Jonathan C. Horton, USA
Vascular Supply of Human Striate Cortex Explains Visual Field Defects from Embolic Stroke
Jonathan C. Horton MD PhD
What accounts for the patterns of visual field loss present in patients after occipital stroke? The cerebral cortex is supplied by vascular microlobules, each comprised of a half dozen penetrating arterioles that surround a central draining venule. The surface arterioles that feed the penetrating arterioles are interconnected via an extensively anastomotic plexus. Embolic occlusion of a small surface arteriole rarely produces a local infarct, because collateral blood flow is available through the vascular reticulum. Collateral flow also protects against infarct after occlusion of a single penetrating arteriole. Cortical infarction requires blockage of a major arterial trunk, with arrest of blood flow to a relatively large vascular territory. For striate cortex, the major vessels compromised by emboli are the inferior calcarine and superior calcarine arteries, as well as the distal branches of the middle cerebral artery. Their vascular territories have a fairly consistent relationship with the retinotopic map. Consequently, occlusion by emboli results in stereotypical visual field defects. The organization of the arterial supply to the occipital lobe provides an anatomical explanation for a phenomenon that has long puzzled neuro-ophthalmologists, namely, that of the myriad potential patterns of cortical visual field loss, only a few are encountered commonly from embolic cortical stroke.
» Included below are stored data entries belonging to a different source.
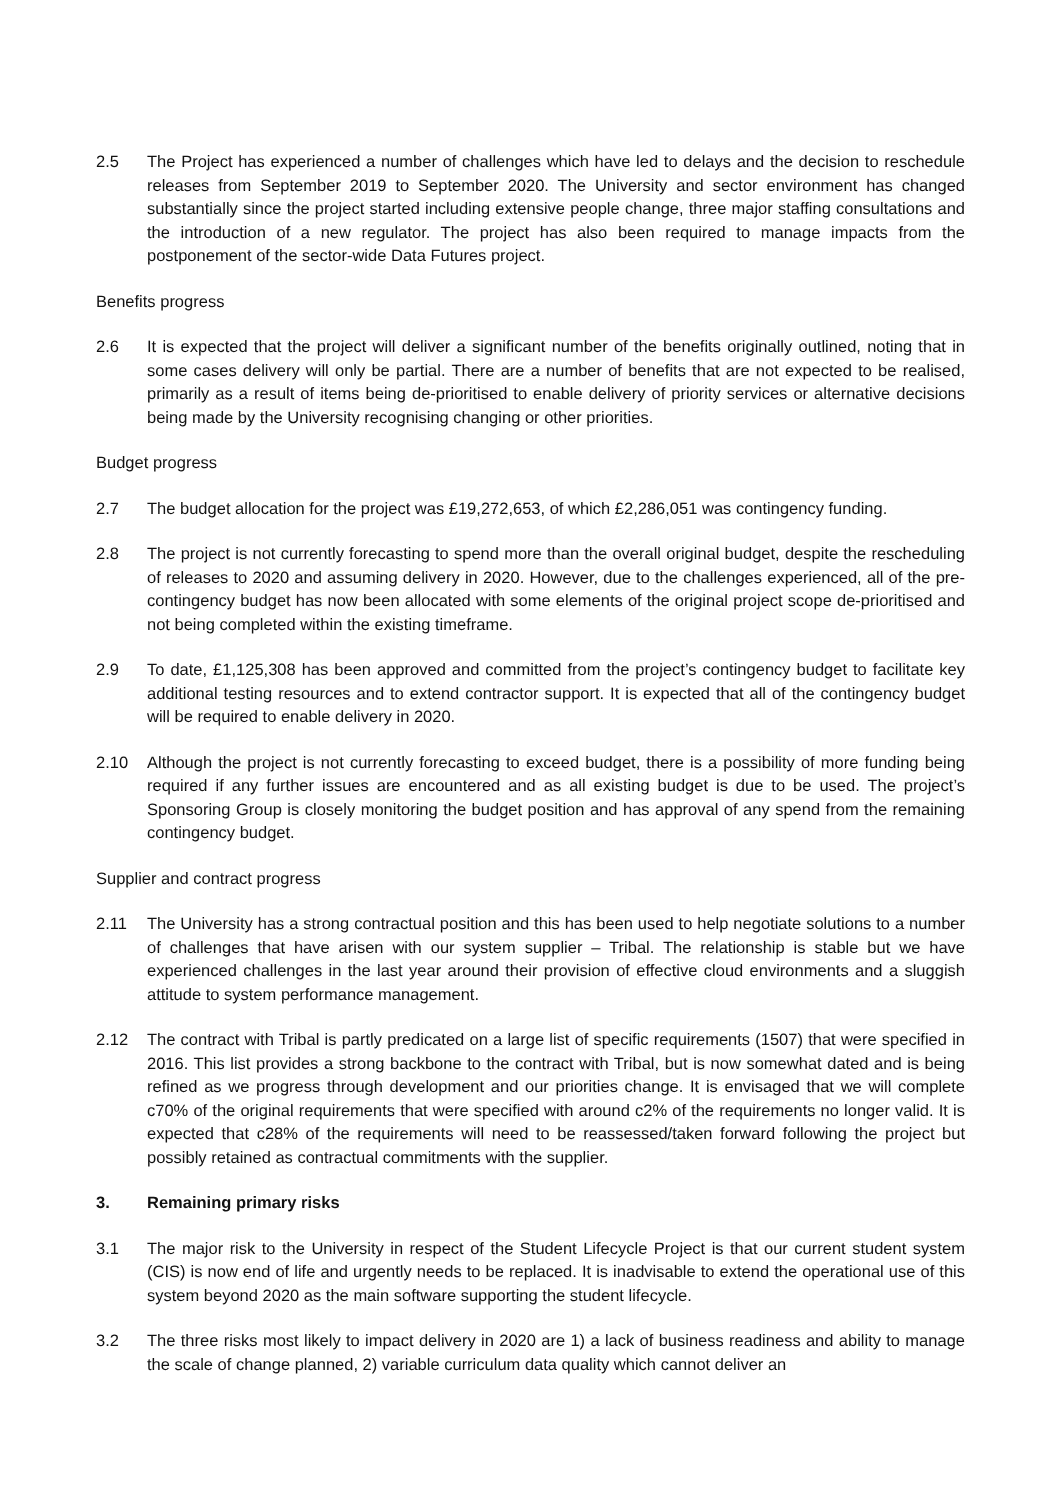2.5 The Project has experienced a number of challenges which have led to delays and the decision to reschedule releases from September 2019 to September 2020. The University and sector environment has changed substantially since the project started including extensive people change, three major staffing consultations and the introduction of a new regulator. The project has also been required to manage impacts from the postponement of the sector-wide Data Futures project.
Benefits progress
2.6 It is expected that the project will deliver a significant number of the benefits originally outlined, noting that in some cases delivery will only be partial. There are a number of benefits that are not expected to be realised, primarily as a result of items being de-prioritised to enable delivery of priority services or alternative decisions being made by the University recognising changing or other priorities.
Budget progress
2.7 The budget allocation for the project was £19,272,653, of which £2,286,051 was contingency funding.
2.8 The project is not currently forecasting to spend more than the overall original budget, despite the rescheduling of releases to 2020 and assuming delivery in 2020. However, due to the challenges experienced, all of the pre-contingency budget has now been allocated with some elements of the original project scope de-prioritised and not being completed within the existing timeframe.
2.9 To date, £1,125,308 has been approved and committed from the project’s contingency budget to facilitate key additional testing resources and to extend contractor support. It is expected that all of the contingency budget will be required to enable delivery in 2020.
2.10 Although the project is not currently forecasting to exceed budget, there is a possibility of more funding being required if any further issues are encountered and as all existing budget is due to be used. The project’s Sponsoring Group is closely monitoring the budget position and has approval of any spend from the remaining contingency budget.
Supplier and contract progress
2.11 The University has a strong contractual position and this has been used to help negotiate solutions to a number of challenges that have arisen with our system supplier – Tribal. The relationship is stable but we have experienced challenges in the last year around their provision of effective cloud environments and a sluggish attitude to system performance management.
2.12 The contract with Tribal is partly predicated on a large list of specific requirements (1507) that were specified in 2016. This list provides a strong backbone to the contract with Tribal, but is now somewhat dated and is being refined as we progress through development and our priorities change. It is envisaged that we will complete c70% of the original requirements that were specified with around c2% of the requirements no longer valid. It is expected that c28% of the requirements will need to be reassessed/taken forward following the project but possibly retained as contractual commitments with the supplier.
3. Remaining primary risks
3.1 The major risk to the University in respect of the Student Lifecycle Project is that our current student system (CIS) is now end of life and urgently needs to be replaced. It is inadvisable to extend the operational use of this system beyond 2020 as the main software supporting the student lifecycle.
3.2 The three risks most likely to impact delivery in 2020 are 1) a lack of business readiness and ability to manage the scale of change planned, 2) variable curriculum data quality which cannot deliver an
Jonathan C. Horton is the William F. Hoyt Professor at the University of California, San Francisco, where he is a member of the Departments of Ophthalmology, Neurology, and Physiology. He received his undergraduate degree at Stanford University, majoring in medieval history. In 1984 he received an MD and PhD from Harvard University, where he was a graduate student in the laboratory of Dr. David H. Hubel and Dr. Torsten N. Wiesel. The title of his dissertation was “Cytochrome Oxidase Patches: A New Cytoarchitectonic Feature of Primate Visual Cortex”. He completed a medical internship and one year of neurology residency at Massachusetts General Hospital, followed by an ophthalmology residency at Georgetown University and a fellowship in neuro-ophthalmology and pediatric ophthalmology at UCSF. His research interests fall into three broad categories: 1) clinical neuro-ophthalmology and pediatric ophthalmology, inquiring into the features, causes, and treatment of disorders that impair vision; 2) physiology and anatomy of the primate visual system, using knowledge acquired from laboratory experiments in monkeys to understanding how the brain mediates perception; 3) strabismus, elucidating the neural mechanisms of visual suppression, amblyopia, and eye movement control in subjects with ocular misalignment.